Os algoritmos, por meio de suas recomendações, decidem por nós sem percebermos. O experienciar vai para o ralo quando a nossa escolha é feita pela máquina. O ChatGPT redige um texto, faz um trabalho da faculdade, mas pode colaborar com o emburrecimento do humano e ter implicações nefastas no mercado de trabalho, com séries de plágios e carreiras sendo subjugadas – como o próprio jornalismo, vale ressaltar.
“Na verdade, existe um perigo existencial inerente ao uso da IA (inteligência artificial), mas esse risco é existencial no sentido filosófico e não apocalíptico”, escreve Nir Eisikovits, professor de filosofia e diretor do Centro de Ética Aplicada da UMass Boston, no site The Conversation. “A IA em sua forma atual pode alterar a maneira como as pessoas se veem. Pode degradar habilidades e experiências que as pessoas consideram essenciais para o ser humano.”
“Já que a IA faz tudo, a internet faz tudo, eu não preciso fazer nada. Então vou ficando cada vez mais impotente, cada vez com menos condições de pensar, de sentir.”
“A gente não sabe como vão ficar a mente humana e a capacidade de pensar no futuro”, afirma Ana Maria Stucchi Vannucchi, psicanalista e diretora científica da Sociedade Brasileira de Psicanálise de São Paulo.
No entanto, ela alerta para o real perigo da terceirização da própria capacidade de pensar e decidir. “A tecnologia oferece um tipo de esperança milagrosa, um faz-tudo mágico, que acarreta a sensação de impotência. Já que a IA faz tudo, a internet faz tudo, eu não preciso fazer nada. Então vou ficando cada vez mais impotente, cada vez com menos condições de pensar, de sentir.” E pode ser que essa impotência venha disfarçada de um grande alívio, diz Ana Maria, e a pessoa se coloque no papel de quem não precisa ser sujeito no mundo.

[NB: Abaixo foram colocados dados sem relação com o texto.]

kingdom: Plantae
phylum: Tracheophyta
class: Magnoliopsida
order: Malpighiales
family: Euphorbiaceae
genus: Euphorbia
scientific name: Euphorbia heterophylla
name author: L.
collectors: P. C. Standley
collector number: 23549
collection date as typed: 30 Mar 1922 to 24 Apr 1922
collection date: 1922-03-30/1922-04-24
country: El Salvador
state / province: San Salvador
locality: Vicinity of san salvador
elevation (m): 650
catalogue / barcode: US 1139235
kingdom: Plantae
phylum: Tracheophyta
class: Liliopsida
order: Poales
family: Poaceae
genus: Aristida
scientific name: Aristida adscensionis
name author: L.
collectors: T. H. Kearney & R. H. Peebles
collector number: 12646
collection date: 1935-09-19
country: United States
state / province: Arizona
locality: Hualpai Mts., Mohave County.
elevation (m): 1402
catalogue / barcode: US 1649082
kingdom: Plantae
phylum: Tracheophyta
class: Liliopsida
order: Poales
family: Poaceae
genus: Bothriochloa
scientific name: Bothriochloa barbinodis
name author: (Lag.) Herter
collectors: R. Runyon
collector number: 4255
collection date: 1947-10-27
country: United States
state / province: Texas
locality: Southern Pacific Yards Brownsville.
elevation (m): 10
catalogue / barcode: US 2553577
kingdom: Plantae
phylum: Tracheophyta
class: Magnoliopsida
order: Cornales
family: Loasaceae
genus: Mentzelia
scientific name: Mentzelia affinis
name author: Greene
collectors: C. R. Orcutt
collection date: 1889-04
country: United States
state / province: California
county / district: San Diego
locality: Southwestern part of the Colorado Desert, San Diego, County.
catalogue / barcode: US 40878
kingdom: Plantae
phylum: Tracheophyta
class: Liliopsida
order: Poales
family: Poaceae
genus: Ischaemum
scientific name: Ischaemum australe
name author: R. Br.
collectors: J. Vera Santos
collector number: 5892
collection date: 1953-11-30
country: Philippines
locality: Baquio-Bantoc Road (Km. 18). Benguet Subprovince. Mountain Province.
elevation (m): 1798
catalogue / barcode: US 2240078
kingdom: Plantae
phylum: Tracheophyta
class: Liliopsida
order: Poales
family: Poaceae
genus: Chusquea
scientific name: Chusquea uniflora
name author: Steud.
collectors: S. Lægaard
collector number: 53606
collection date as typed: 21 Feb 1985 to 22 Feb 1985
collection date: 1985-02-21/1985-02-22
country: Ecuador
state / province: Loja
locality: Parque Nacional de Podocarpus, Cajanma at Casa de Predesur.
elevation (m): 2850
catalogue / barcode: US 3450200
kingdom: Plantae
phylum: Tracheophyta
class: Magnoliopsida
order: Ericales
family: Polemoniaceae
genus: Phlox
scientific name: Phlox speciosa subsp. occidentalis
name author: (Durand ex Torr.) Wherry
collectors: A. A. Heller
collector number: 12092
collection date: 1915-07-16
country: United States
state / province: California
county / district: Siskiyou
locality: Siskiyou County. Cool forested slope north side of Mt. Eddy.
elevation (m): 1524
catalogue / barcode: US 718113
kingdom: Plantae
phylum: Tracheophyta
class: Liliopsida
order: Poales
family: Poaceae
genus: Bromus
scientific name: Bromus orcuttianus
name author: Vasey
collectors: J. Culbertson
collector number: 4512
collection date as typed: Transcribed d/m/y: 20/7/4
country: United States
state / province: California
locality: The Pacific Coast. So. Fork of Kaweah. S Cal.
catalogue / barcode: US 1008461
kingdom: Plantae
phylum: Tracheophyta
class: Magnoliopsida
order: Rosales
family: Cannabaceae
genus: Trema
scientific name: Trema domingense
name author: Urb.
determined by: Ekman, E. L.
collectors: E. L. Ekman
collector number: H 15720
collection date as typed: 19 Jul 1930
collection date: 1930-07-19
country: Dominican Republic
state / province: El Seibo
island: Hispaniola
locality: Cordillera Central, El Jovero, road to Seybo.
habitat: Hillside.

No fundo, esse caminho funciona como uma defesa contra o sofrimento. “Sabe qual é o problema? Quando a gente não quer sofrer, a gente não pode ter prazer também. Se eu estiver anestesiado para a dor, eu também me anestesio para o prazer, para o prazer de existir. Estar vivo traz muita dor, mas também traz muita alegria.”
Ou seja, se negarmos a dor, aí mesmo é que estamos perdidos enquanto espécie. Em meio a tantas incertezas, fica mais uma dúvida: será que a atual e um tanto bizarra realidade não é uma oportunidade para enfim mudarmos o jeito de ser e de viver?